Trickett also spoke about how the plans he contributed to Labour’s programme for a bottom-up constitutional convention, led by citizens’ assemblies, were watered down:

“I wrote the piece for the 2017 manifesto. It doesn’t use the word “democratic revolution”, but it does talk about a massive constitutional convention led by citizens’ assemblies to try to describe how people want the country to be governed. That would inevitably have taken into account where we were in relation to the European Union. It would have broadened the issue and led in my view to a completely restructured British state, devolution, federalism.

“If you look at the 2017 manifesto, you’ll see my words written there calling for, really, a political revolution.
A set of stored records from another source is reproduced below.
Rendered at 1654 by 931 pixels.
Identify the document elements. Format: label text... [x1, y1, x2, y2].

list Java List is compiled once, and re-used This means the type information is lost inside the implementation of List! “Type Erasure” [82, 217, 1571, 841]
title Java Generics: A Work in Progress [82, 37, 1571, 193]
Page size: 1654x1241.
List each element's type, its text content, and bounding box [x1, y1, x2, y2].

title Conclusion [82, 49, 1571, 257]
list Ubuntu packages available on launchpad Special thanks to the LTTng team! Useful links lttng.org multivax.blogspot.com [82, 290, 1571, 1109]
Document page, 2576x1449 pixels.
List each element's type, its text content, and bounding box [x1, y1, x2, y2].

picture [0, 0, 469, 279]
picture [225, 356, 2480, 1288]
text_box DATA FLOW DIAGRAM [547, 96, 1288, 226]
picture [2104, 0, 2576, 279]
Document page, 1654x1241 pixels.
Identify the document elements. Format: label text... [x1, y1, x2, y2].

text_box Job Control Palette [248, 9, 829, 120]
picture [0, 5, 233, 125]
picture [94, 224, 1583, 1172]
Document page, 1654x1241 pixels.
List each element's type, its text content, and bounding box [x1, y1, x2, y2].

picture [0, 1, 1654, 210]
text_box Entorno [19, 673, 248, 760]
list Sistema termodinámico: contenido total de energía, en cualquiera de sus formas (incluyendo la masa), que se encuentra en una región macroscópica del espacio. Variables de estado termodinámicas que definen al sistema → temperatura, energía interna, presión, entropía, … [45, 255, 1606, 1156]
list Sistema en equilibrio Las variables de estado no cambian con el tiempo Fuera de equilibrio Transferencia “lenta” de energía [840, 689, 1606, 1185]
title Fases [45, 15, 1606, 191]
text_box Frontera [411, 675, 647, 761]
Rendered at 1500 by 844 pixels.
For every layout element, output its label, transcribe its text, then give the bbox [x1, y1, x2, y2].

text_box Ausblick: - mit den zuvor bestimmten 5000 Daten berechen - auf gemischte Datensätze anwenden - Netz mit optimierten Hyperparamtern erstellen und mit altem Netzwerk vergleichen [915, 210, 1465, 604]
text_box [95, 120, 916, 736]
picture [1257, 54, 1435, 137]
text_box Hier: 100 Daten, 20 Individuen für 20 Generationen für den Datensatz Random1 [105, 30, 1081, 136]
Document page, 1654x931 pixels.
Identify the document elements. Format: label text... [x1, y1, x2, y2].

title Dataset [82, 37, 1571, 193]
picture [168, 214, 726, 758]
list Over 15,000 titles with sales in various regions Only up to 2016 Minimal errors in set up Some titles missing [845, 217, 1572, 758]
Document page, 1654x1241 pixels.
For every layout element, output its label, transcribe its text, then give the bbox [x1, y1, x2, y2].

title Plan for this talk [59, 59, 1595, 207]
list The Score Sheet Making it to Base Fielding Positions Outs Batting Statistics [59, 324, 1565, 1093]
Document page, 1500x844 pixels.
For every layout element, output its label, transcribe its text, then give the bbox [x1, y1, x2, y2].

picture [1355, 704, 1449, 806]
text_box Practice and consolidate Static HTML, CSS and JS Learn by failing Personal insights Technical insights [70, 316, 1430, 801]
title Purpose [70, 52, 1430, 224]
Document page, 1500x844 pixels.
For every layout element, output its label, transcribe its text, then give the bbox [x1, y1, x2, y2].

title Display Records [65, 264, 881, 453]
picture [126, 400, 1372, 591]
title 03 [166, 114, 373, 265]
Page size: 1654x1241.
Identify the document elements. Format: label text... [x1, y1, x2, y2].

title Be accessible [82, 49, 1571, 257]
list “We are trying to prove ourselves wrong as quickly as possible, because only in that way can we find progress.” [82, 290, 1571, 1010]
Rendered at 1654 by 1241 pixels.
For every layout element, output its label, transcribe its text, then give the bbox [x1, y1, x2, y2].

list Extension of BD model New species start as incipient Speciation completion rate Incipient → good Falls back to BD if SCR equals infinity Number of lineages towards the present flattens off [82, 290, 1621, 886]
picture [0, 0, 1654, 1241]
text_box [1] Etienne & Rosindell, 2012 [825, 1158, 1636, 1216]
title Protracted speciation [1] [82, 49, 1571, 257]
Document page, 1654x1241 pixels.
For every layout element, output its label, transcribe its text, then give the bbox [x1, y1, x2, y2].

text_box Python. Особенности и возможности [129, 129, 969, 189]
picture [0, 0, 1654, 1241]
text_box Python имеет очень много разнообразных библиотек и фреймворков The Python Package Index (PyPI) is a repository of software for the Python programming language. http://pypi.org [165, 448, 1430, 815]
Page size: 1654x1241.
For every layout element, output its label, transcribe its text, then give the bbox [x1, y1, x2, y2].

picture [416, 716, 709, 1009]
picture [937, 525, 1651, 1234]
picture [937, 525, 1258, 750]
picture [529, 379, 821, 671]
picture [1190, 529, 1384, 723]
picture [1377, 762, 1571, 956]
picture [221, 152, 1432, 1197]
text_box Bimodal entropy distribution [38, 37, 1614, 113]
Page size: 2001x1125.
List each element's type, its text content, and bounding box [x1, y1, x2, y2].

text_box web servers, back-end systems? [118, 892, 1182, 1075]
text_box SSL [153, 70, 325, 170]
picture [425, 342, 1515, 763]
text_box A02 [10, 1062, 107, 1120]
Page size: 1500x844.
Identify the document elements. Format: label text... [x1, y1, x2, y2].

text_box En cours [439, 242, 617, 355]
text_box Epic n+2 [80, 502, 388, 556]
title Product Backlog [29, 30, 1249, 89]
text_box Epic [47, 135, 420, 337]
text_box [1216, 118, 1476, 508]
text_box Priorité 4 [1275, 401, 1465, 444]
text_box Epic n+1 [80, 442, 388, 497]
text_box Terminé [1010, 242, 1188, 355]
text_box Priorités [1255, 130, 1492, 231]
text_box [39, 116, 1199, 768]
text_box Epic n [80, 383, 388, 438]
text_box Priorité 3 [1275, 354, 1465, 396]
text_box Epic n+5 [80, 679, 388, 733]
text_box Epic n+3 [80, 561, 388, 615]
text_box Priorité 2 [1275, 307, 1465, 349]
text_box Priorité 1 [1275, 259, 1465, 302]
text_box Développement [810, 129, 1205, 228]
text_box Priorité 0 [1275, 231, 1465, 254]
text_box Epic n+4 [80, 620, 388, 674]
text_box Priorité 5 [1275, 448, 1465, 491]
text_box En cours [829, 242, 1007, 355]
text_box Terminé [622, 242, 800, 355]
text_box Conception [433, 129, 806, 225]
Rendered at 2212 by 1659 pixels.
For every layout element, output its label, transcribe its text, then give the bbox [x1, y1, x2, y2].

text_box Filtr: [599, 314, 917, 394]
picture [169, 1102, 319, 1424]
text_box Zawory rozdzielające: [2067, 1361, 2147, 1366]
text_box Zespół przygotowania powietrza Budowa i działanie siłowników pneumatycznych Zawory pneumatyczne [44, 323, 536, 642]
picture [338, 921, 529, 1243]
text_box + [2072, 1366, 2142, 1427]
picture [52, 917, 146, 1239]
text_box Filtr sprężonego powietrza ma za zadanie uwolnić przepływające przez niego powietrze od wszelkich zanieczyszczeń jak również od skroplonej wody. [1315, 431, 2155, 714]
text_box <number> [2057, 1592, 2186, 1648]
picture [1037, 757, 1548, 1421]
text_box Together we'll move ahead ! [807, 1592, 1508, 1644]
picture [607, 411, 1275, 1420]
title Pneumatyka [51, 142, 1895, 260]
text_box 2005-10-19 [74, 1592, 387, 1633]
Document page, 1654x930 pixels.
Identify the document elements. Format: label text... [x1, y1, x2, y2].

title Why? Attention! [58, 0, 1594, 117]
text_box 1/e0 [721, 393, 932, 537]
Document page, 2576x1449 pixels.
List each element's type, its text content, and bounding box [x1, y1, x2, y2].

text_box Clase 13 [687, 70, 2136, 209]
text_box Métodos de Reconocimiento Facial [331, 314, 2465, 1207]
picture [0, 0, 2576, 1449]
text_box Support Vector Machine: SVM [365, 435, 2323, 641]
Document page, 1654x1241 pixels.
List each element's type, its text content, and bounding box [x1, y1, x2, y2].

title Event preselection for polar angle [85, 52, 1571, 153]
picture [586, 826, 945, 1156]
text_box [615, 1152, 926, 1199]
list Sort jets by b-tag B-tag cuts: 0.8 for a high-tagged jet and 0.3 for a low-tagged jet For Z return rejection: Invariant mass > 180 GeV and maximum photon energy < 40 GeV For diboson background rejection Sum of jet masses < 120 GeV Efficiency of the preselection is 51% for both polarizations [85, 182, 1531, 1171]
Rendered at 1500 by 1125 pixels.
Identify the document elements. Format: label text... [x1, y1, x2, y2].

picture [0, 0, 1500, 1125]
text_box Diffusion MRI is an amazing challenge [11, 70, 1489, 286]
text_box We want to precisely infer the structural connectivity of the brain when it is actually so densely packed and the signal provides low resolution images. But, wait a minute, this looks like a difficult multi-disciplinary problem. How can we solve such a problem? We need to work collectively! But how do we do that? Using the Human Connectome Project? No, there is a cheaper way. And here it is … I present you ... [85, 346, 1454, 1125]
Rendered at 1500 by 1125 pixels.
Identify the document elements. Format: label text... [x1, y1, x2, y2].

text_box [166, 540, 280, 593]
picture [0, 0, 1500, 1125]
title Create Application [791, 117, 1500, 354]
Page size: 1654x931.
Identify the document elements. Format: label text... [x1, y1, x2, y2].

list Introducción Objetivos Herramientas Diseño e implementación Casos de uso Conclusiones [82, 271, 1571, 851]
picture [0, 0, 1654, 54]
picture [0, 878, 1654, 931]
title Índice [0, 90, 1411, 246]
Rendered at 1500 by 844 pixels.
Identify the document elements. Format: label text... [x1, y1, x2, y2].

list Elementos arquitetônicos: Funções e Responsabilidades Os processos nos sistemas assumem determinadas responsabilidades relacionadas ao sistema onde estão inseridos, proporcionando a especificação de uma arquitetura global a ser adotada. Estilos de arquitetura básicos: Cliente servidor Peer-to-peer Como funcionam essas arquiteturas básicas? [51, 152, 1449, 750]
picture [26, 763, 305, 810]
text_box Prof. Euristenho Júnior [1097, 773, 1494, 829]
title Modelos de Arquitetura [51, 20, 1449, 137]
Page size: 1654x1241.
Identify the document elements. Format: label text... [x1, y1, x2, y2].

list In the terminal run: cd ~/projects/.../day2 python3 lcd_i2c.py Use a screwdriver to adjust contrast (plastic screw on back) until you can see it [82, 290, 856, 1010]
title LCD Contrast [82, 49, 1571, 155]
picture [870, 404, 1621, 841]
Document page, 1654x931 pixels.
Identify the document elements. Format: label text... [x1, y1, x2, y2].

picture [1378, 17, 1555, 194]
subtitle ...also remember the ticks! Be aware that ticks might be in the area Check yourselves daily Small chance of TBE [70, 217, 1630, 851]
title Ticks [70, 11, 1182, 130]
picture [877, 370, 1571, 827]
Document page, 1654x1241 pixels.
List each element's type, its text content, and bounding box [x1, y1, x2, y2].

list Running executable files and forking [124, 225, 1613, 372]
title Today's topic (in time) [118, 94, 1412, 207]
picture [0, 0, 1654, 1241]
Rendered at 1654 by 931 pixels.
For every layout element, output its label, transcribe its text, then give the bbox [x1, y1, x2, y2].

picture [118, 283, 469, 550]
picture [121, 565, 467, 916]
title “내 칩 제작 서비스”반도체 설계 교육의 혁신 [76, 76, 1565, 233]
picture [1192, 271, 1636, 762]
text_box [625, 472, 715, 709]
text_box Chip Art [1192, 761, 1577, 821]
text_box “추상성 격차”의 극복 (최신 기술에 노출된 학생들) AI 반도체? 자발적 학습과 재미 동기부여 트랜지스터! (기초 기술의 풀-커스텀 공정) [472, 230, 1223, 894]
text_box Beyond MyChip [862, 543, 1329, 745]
However, when it came to the constitutional convention, somebody – I’m not going to say who but I know their identity – changed the manifesto. In the first manifesto it talked about transforming our political structures at every level. By the time we got to the 2019 manifesto it then became “we would consider how Parliament operates”. That is not what I thought and it’s not what I wrote, but it’s what got into the manifesto.”

Trickett added that he thought a citizen-led constitutional convention was the only way to confront the deep-seated feeling of lost agency revealed by the Brexit vote.

“Nobody has faith in the way the political structures work at the moment out there, except a bunch of MPs probably. And therefore we’ve got to work out how to change our politics. Now, the way we change our politics is as important as what we change. The only way it seems to me to regain consent is to hand over the key decisions to a wide-ranging, citizen-led constitutional assembly.

“Now why do I say that? Because in Scotland it wasn’t citizen-led, if you remember, it was led by the so-called “great and good”. I don’t think that’s going to work for England, it’s got to be wider than that.”

Together with cross-party organisations Unlock Democracy, Makes Votes Matter and Fair Vote UK, and a host of other campaigners and academics, Compass is calling on all party leaders to commit to a bottom-up Citizens’ Convention free from party political interest.

A constitutional commission announced by Starmer last year is being advised by former PM Gordon Brown, and involving regional mayors. It does not appear that it will adopt a ‘citizens’ assembly’ model.

Labour describes it as the “boldest project Labour has embarked on for a generation,” with Starmer saying: [“It is] every bit as bold and radical as the programme of devolution that Labour delivered in the 1990s and 2000s.

“It will consider all parts of the UK and it will focus on delivering real – and lasting – economic and political devolution across our towns, our communities and to people across the country.”